## AIM OF THE EXERCISE
Continue the article on Elizabeth-Ann de Massy, starting right after its last sentence.

## EXERCISE TEXT
- Full name: Elizabeth-Ann Charlotte Mary Kathleen Dévote
- Born: 3 July 1947 Monaco
- Died: 10 June 2020 (aged 73) Princess Grace Hospital Centre, Monaco
- Buried: Chapel of Peace, Monaco
- Noble family: Grimaldi
- Spouses: ; Baron Bernard Alexandre Taubert-Natta ​ ​(m. 1974; div. 1980)​ ; Nicolai Vladimir Costello ​ ​(m. 1984; div. 1985)​
- Issue: Jean-Léonard Taubert de Massy, Baron Taubert; Mélanie-Antoinette Costello de Massy;
- Father: Alexandre-Athenase Noghès
- Mother: Princess Antoinette, Baroness of Massy

= Elizabeth-Ann de Massy =

Monegasque noble (1947–2020)

Elizabeth-Ann (Noghès) de Massy (3 July 1947 – 10 June 2020) was the daughter of Princess Antoinette of Monaco and Alexandre-Athenase Noghès. She was a first cousin of the reigning Prince Albert II and niece of Prince Rainier III. She was the godmother of her first cousin, Princess Stéphanie of Monaco.

== Biography ==
She was born in 1947 to Princess Antoinette of Monaco and her partner Alexandre-Athenase Noghès during the reign of her maternal great-grandfather Prince Louis II, Prince of Monaco, himself the father of Elizabeth-Ann‘s maternal grandmother Princess Charlotte, Duchess of Valentinois

Although Elizabeth-Ann was born out of wedlock, her parents married in 1951, thus legitimizing her, and placing her in line to the throne. Elizabeth-Ann could represent the Sovereign Prince of Monaco at official events.

She was the eldest of three siblings; the others were Christian Louis (born 1949) and Christine Alix (1951-1989). She was one of the four junior bridesmaids at the wedding of her uncle Rainier III with Grace Kelly.

Elizabeth-Ann was married twice.

She married firstly in Monaco on 19 January 1974 and divorced on 30 October 1980 Baron Bernard Alexandre Taubert-Natta (Geneva, 2 July 1941 – Geneva, 13 April 1989), and had one son:
- Jean-Léonard Taubert de Massy, Baron Taubert (b. Geneva, 3 June 1974). He is the godson of Prince Albert II. He married in Monaco on 25 April 2009 Suzanne Chrimes. He has one son named Melchior.

## SUPPLIED INFORMATION
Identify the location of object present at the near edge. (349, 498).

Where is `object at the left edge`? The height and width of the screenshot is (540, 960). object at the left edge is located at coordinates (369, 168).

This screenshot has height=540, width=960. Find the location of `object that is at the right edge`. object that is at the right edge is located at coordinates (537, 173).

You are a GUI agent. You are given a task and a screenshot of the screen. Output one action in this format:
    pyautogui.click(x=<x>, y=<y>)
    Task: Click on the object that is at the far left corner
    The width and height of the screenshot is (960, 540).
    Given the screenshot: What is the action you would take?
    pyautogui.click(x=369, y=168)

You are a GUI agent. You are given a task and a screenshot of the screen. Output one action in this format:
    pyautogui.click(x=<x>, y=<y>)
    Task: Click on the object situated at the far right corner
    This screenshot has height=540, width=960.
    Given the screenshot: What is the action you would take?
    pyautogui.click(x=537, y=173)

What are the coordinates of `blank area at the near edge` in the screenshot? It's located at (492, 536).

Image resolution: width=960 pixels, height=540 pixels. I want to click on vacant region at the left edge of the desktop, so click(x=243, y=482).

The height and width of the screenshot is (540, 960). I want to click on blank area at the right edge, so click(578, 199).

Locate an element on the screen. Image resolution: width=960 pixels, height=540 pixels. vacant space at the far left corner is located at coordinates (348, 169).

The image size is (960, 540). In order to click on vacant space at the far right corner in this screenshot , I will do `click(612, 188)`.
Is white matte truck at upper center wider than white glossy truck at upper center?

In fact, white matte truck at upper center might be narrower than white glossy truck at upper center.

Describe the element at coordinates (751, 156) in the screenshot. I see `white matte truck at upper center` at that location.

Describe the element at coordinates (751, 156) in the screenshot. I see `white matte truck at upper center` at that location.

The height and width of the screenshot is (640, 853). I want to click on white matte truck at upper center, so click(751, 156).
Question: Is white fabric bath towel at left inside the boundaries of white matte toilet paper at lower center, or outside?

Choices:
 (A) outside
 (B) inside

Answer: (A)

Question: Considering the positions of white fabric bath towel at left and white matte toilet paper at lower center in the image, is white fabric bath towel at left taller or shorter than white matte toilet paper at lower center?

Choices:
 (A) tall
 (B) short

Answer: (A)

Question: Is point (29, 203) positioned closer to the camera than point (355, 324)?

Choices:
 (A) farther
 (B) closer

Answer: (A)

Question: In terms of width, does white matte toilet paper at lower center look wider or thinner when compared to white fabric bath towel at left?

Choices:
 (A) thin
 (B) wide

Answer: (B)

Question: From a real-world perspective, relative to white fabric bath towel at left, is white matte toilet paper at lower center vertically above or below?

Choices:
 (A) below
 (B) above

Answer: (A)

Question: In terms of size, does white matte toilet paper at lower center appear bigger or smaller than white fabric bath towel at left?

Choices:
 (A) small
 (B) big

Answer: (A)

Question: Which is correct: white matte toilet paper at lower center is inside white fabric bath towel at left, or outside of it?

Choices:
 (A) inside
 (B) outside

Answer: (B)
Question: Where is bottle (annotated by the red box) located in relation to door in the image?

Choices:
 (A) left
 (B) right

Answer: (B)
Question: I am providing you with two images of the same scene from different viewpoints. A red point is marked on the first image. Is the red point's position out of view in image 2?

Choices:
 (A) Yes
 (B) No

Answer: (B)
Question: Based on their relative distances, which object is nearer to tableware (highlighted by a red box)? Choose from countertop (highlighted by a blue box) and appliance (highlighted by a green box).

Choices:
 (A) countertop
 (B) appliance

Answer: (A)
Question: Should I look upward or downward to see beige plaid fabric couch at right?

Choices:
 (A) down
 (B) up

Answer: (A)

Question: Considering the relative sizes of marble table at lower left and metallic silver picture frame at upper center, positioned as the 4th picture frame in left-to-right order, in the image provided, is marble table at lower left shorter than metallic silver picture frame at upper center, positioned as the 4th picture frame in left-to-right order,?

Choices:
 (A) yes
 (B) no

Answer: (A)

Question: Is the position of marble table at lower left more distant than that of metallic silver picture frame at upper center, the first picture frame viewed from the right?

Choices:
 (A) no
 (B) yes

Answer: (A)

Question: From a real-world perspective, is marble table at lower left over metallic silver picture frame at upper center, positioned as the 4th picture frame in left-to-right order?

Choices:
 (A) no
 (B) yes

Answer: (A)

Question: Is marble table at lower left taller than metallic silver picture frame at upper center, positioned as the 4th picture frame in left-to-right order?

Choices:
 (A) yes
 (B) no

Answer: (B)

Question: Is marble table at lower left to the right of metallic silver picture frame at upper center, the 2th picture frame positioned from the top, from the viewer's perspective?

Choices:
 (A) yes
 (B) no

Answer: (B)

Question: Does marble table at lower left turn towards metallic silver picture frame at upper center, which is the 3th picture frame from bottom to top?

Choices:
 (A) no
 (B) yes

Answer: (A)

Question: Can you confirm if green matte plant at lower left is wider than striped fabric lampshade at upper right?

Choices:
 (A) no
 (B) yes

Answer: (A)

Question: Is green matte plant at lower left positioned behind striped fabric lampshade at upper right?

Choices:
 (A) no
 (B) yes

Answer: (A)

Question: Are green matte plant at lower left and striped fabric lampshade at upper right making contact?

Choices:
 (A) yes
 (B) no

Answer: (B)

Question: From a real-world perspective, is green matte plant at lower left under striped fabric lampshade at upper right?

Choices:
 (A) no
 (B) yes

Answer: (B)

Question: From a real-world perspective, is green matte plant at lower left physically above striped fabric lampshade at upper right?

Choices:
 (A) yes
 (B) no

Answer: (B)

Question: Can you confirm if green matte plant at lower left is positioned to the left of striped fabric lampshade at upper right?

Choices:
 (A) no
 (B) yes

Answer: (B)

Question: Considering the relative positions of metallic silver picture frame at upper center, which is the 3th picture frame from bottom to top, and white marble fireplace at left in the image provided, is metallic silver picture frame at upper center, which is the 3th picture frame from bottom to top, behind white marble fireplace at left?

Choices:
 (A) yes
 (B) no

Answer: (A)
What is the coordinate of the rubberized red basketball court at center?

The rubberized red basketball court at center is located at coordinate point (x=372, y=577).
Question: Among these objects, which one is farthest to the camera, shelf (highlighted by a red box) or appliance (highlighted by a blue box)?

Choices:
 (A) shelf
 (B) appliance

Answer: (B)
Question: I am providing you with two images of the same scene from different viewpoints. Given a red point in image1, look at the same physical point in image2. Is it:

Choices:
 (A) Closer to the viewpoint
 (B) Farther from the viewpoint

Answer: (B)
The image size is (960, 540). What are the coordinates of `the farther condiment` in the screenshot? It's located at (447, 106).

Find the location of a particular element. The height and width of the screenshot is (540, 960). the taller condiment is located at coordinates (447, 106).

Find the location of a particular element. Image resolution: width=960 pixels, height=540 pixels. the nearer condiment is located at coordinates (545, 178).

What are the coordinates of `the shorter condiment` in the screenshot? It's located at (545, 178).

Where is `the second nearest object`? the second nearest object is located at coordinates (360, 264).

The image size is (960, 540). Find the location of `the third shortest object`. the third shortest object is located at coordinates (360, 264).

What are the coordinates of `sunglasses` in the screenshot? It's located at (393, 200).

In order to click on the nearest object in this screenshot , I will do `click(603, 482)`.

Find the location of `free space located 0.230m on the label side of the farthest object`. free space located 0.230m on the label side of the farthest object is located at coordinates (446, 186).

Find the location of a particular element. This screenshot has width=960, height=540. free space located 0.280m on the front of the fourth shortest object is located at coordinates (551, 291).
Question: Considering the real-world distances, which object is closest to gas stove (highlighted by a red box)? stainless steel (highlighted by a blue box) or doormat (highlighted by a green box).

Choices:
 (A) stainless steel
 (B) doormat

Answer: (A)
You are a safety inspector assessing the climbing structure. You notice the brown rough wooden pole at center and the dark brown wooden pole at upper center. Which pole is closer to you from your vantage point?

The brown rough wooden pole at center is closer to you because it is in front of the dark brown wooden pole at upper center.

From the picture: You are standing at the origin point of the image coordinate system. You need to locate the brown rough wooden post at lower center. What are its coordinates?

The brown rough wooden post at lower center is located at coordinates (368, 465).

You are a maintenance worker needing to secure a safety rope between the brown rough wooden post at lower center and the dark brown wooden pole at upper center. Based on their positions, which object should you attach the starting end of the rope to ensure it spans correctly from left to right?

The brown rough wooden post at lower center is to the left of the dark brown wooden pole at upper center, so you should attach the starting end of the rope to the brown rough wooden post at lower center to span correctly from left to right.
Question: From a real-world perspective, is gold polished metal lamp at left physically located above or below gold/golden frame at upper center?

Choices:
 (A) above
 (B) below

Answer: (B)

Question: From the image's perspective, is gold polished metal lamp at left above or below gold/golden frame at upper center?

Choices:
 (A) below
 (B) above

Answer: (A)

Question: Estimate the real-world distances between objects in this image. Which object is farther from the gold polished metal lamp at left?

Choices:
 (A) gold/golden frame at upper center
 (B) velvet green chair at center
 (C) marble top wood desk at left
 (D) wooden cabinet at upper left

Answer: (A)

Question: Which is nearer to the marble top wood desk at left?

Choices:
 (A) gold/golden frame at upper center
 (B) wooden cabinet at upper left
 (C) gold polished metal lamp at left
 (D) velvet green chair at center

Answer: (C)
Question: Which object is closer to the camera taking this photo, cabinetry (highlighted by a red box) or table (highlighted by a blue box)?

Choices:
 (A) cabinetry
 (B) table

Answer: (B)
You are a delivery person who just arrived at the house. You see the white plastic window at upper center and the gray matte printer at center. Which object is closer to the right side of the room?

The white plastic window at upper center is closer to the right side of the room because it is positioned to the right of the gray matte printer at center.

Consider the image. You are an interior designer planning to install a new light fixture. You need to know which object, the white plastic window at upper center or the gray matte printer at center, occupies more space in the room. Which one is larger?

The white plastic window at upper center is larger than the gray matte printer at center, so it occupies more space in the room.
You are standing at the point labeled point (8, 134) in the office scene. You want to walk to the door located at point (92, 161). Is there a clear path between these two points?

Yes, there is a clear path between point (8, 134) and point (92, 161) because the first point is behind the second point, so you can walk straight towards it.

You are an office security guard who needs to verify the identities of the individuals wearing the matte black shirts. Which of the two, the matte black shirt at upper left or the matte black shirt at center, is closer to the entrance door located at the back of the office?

## REPLY
She married secondly in London on 18 October 1984 and divorced on 28 March 1985 choreographer Nicolai Vladimir Costello a.k.a. de Lusignan (b. Lees, 24 December 1943). The bride was pregnant and together they had one daughter:
- Mélanie-Antoinette Costello de Massy (b. Monaco, 18 January 1985).

She was well known for her charity work in Monaco. She was President of the Monegasque Tennis Federation and of the Monte Carlo Country Club.

She lost her place in the line of succession to the Monegasque throne upon the death of Rainier III, but remained a member of the Princely Family's "pool" of familial collaterals eligible to be selected for the Crown in the event of the extinction of the descendants of Prince Rainier.

== Patronages ==
- Vice-president of the Society for the Protection of Animals and Refuge of Monaco (1984).
- Vice-president of the Canine Society of Monaco (1985).
- Vice-president of the “Monaco Interviews on Energy Medicines” (1988), which became, the “Monaco International Interviews” (1989).
- President of the Monegasque Tennis Federation (1992).
- President of the Monte Carlo Country Club (2008).

== Honours ==
- Monaco:
  - Knight Commander of the Order of Grimaldi (17 November 2009).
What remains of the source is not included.